## INSTRUCTIONS TO FOLLOW
In the data that follows, find the line with "Filter the supernatant"; transcribe it, every later line up to the one with "Wash the column", and that line as well, exactly and with no others.

## THE RECORDS
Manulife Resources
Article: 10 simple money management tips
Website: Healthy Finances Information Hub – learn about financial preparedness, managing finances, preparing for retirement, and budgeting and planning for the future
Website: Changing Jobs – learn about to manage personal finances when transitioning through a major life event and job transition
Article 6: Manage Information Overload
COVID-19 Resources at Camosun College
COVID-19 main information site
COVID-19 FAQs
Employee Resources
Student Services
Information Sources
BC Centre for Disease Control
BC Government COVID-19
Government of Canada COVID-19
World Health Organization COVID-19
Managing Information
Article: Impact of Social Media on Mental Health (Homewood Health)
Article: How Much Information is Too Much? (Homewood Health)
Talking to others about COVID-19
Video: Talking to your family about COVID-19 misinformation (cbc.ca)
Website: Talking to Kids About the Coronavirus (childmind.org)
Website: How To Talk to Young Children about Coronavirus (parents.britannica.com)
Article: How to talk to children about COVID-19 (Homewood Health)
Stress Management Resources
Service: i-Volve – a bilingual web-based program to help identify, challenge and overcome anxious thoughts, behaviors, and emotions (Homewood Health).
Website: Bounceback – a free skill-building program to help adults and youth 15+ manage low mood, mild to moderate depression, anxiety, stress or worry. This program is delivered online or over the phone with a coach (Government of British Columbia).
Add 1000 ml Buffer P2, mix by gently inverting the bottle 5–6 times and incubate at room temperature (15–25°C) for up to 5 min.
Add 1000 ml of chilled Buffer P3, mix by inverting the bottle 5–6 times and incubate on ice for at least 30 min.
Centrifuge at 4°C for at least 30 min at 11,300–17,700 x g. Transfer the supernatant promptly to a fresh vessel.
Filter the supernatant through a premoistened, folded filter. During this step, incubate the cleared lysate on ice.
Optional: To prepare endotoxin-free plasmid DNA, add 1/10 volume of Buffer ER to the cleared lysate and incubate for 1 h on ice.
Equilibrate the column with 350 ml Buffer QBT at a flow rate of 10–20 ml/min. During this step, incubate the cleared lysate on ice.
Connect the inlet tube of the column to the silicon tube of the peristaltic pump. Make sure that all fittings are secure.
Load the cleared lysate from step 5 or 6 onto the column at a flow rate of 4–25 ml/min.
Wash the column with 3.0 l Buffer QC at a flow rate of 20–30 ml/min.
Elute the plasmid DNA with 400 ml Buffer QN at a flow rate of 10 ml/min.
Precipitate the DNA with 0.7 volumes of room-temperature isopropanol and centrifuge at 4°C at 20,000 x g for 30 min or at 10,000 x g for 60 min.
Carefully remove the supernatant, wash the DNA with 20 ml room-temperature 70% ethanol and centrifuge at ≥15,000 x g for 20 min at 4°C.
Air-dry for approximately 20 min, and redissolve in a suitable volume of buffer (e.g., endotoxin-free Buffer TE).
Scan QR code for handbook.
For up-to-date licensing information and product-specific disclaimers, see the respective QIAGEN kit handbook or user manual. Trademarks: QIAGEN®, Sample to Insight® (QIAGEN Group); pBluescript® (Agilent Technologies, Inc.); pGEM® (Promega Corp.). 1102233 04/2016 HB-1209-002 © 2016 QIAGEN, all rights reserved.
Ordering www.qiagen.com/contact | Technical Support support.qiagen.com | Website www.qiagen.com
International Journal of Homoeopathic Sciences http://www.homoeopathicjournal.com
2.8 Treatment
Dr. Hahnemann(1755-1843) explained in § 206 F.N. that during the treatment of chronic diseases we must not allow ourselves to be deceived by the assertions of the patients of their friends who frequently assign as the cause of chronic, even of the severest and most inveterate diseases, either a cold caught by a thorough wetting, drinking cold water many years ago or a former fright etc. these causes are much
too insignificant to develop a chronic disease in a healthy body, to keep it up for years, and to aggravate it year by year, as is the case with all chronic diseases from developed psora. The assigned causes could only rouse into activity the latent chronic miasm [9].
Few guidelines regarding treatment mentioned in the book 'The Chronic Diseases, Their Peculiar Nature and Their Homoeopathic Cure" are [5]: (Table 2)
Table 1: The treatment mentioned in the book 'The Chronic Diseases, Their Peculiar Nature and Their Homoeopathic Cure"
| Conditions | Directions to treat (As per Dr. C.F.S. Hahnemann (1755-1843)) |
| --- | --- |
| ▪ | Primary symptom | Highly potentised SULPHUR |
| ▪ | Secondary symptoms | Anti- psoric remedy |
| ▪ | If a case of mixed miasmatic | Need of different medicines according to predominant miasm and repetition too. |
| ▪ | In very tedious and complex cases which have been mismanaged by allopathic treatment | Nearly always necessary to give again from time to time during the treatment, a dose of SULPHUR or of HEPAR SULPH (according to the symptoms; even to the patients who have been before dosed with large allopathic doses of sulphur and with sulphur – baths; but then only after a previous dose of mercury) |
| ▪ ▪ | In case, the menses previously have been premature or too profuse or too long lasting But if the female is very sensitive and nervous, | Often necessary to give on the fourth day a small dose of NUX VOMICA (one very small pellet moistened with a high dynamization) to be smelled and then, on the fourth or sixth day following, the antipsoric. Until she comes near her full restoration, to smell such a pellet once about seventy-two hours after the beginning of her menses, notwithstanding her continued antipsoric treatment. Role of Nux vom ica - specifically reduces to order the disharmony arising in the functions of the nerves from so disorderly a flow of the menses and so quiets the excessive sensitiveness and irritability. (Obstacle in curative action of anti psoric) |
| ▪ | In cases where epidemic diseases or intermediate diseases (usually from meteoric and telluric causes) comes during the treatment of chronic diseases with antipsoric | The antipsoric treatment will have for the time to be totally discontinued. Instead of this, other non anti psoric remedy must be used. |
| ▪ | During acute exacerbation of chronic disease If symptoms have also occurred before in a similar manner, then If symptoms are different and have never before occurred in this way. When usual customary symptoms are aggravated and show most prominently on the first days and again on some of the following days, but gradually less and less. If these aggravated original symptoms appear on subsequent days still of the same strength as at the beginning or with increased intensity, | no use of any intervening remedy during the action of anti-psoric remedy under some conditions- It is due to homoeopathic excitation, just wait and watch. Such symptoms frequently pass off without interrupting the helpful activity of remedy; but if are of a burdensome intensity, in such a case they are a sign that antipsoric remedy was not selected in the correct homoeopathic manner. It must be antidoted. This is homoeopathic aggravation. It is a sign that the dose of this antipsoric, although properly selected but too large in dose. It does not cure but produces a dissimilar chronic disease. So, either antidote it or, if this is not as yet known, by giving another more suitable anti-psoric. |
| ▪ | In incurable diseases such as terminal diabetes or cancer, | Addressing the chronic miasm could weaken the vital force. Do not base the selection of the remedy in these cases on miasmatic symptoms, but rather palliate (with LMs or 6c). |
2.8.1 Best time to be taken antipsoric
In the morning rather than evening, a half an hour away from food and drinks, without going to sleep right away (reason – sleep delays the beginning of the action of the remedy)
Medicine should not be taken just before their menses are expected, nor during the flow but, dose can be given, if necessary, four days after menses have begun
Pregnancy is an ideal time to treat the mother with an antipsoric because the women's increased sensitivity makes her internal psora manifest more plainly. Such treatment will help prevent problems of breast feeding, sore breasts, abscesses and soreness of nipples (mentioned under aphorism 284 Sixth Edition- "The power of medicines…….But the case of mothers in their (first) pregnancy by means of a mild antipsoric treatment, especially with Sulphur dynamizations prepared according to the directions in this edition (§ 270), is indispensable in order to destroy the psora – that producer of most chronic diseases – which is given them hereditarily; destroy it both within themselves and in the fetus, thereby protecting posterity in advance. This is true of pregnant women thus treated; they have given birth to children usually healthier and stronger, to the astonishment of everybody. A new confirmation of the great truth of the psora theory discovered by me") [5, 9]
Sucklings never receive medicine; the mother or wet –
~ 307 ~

## RESPONSE AREA
Filter the supernatant through a premoistened, folded filter. During this step, incubate the cleared lysate on ice.
Optional: To prepare endotoxin-free plasmid DNA, add 1/10 volume of Buffer ER to the cleared lysate and incubate for 1 h on ice.
Equilibrate the column with 350 ml Buffer QBT at a flow rate of 10–20 ml/min. During this step, incubate the cleared lysate on ice.
Connect the inlet tube of the column to the silicon tube of the peristaltic pump. Make sure that all fittings are secure.
Load the cleared lysate from step 5 or 6 onto the column at a flow rate of 4–25 ml/min.
Wash the column with 3.0 l Buffer QC at a flow rate of 20–30 ml/min.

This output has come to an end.